BRIEF: Keep images out and repeat all data exactly.

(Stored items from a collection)
* * *

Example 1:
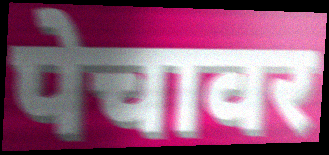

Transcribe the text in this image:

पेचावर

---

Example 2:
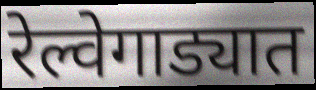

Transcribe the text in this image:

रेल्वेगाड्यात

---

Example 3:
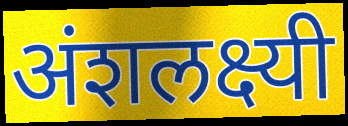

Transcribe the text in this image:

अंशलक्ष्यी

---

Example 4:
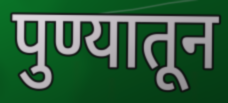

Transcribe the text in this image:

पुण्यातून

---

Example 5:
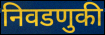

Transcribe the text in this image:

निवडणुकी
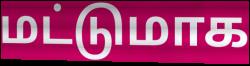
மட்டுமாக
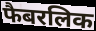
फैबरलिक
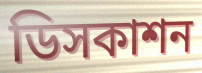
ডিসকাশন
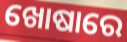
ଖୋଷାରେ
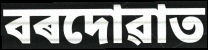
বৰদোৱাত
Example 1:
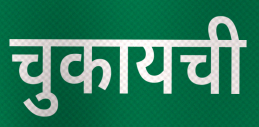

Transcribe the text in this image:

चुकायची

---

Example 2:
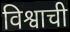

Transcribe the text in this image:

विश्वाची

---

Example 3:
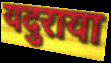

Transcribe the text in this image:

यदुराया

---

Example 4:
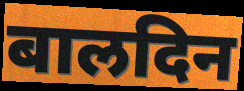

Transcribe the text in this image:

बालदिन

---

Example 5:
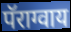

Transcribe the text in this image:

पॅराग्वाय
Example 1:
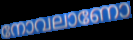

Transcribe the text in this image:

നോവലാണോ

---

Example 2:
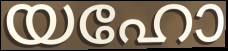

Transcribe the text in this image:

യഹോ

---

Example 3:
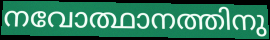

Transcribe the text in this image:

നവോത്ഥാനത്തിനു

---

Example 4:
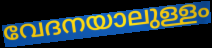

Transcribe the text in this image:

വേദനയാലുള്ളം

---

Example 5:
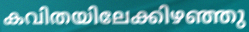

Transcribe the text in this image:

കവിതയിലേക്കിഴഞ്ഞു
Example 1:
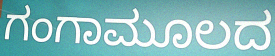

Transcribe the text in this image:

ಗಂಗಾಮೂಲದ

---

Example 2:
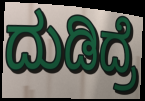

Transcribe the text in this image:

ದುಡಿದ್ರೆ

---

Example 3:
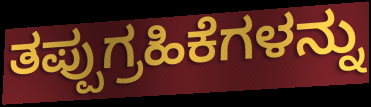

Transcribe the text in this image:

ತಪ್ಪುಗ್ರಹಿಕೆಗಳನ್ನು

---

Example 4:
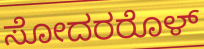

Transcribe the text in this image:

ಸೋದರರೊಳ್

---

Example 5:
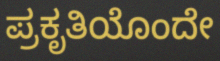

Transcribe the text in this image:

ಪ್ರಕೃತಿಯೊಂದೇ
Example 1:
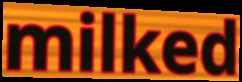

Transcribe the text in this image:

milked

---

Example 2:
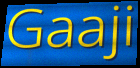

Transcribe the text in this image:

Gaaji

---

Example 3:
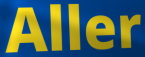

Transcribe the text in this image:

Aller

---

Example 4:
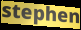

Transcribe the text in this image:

* * *

TASK SOLUTION:
Example 1:

Transcribe the text in this image:

पेचावर

---

Example 2:

Transcribe the text in this image:

रेल्वेगाड्यात

---

Example 3:

Transcribe the text in this image:

अंशलक्ष्यी

---

Example 4:

Transcribe the text in this image:

पुण्यातून

---

Example 5:

Transcribe the text in this image:

निवडणुकी
மட்டுமாக
फैबरलिक
ডিসকাশন
ଖୋଷାରେ
বৰদোৱাত
Example 1:

Transcribe the text in this image:

चुकायची

---

Example 2:

Transcribe the text in this image:

विश्वाची

---

Example 3:

Transcribe the text in this image:

यदुराया

---

Example 4:

Transcribe the text in this image:

बालदिन

---

Example 5:

Transcribe the text in this image:

पॅराग्वाय
Example 1:

Transcribe the text in this image:

നോവലാണോ

---

Example 2:

Transcribe the text in this image:

യഹോ

---

Example 3:

Transcribe the text in this image:

നവോത്ഥാനത്തിനു

---

Example 4:

Transcribe the text in this image:

വേദനയാലുള്ളം

---

Example 5:

Transcribe the text in this image:

കവിതയിലേക്കിഴഞ്ഞു
Example 1:

Transcribe the text in this image:

ಗಂಗಾಮೂಲದ

---

Example 2:

Transcribe the text in this image:

ದುಡಿದ್ರೆ

---

Example 3:

Transcribe the text in this image:

ತಪ್ಪುಗ್ರಹಿಕೆಗಳನ್ನು

---

Example 4:

Transcribe the text in this image:

ಸೋದರರೊಳ್

---

Example 5:

Transcribe the text in this image:

ಪ್ರಕೃತಿಯೊಂದೇ
Example 1:

Transcribe the text in this image:

milked

---

Example 2:

Transcribe the text in this image:

Gaaji

---

Example 3:

Transcribe the text in this image:

Aller

---

Example 4:

Transcribe the text in this image:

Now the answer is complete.